- **ASSIGNED TASK**
Each record that follows must be given again without alteration.

- **SOURCE RECORDS**

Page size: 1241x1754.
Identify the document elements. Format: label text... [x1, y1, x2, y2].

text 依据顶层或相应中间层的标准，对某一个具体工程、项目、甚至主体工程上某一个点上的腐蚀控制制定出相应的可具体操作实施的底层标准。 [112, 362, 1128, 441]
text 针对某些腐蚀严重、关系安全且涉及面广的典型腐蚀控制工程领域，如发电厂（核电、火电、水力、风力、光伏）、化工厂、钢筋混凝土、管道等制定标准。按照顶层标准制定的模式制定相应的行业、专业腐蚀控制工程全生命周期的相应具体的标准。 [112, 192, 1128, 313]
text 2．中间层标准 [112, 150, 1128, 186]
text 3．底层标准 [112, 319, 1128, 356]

- **SOLUTION TO THIS PROBLEM**
Page size: 1241x1754.
Identify the document elements. Format: label text... [x1, y1, x2, y2].

text 依据顶层或相应中间层的标准，对某一个具体工程、项目、甚至主体工程上某一个点上的腐蚀控制制定出相应的可具体操作实施的底层标准。 [112, 362, 1128, 441]
text 针对某些腐蚀严重、关系安全且涉及面广的典型腐蚀控制工程领域，如发电厂（核电、火电、水力、风力、光伏）、化工厂、钢筋混凝土、管道等制定标准。按照顶层标准制定的模式制定相应的行业、专业腐蚀控制工程全生命周期的相应具体的标准。 [112, 192, 1128, 313]
text 2．中间层标准 [112, 150, 1128, 186]
text 3．底层标准 [112, 319, 1128, 356]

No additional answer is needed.